Russia released the world’s biggest, maximum effective icebreaker on Thursday in St. Petersburg.
The Arktika is 568 feet long and powered via nuclear reactors. It may break through ice 13 ft deep, NPR’s Mary Louise Kelly reports. Stump Blog
The ship set forth early, ahead of its deliberate 2017 launch, consistent with Sputnik news and the shipyard wherein the Arktika changed into built.
“She is considered one of several new icebreakers planned for Russia’s growing fleet — a fleet already larger than all other countries combined,” Mary Louise reviews.
“Russian hobby within the Arctic is rising, as worldwide warming opens up shipping routes and gets admission to the mineral sources.”
In addition to launching new icebreakers, Russia is constructing new bases inside the Arctic Circle and modernizing its nuclear submarines.
Mary Louise says the stairs are “unmistakable alerts of Russia’s intent to reassert itself on the worldwide level.”
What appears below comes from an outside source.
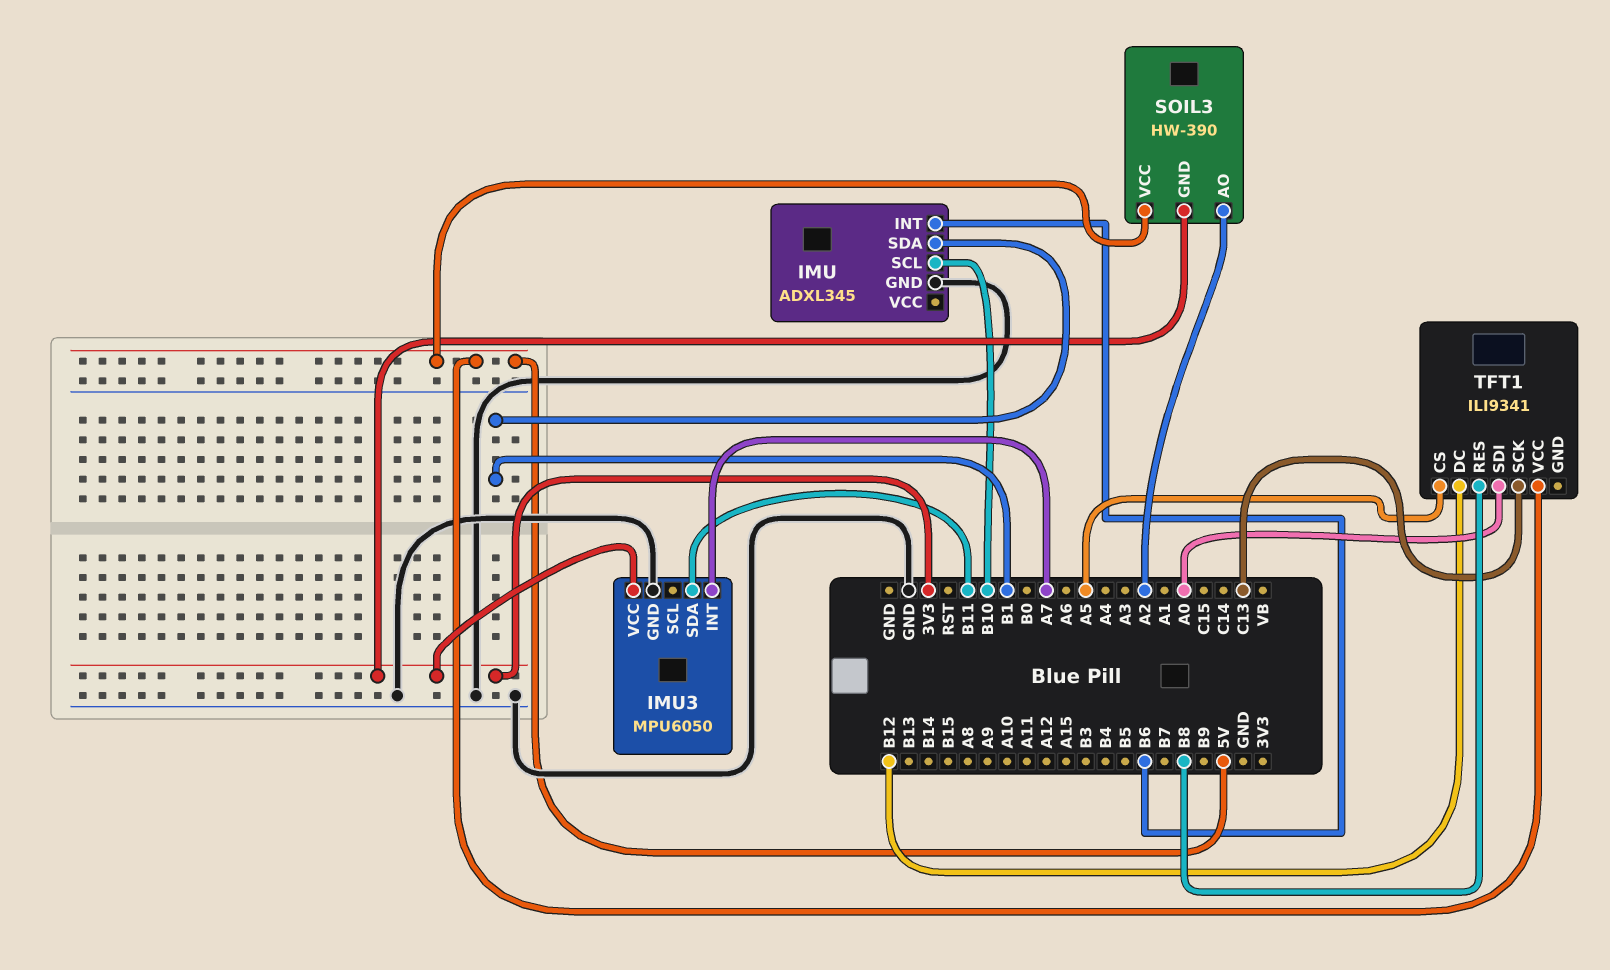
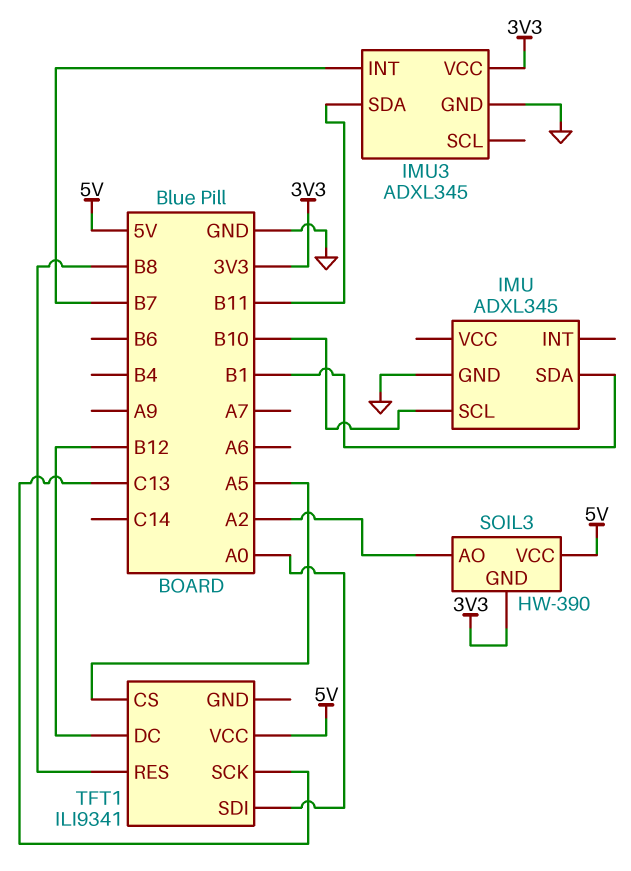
IMU pin INT: B6 -> none
IMU3: MPU6050 -> ADXL345
IMU3 pin INT: A7 -> B7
As we formerly stated, the U.S. Coast Guard presently operates one heavy icebreaker that can access the Arctic and one smaller research vessel.
Adm. Paul Zukunft, commandant of the U.S. Coast Guard, instructed NPR’s Jackie Northam last year that Russia has more than two dozen oceangoing icebreakers.
Five countries—the U.S., Russia, Canada, Norway, and Denmark—have territorial claims to the Arctic’s lands and waters.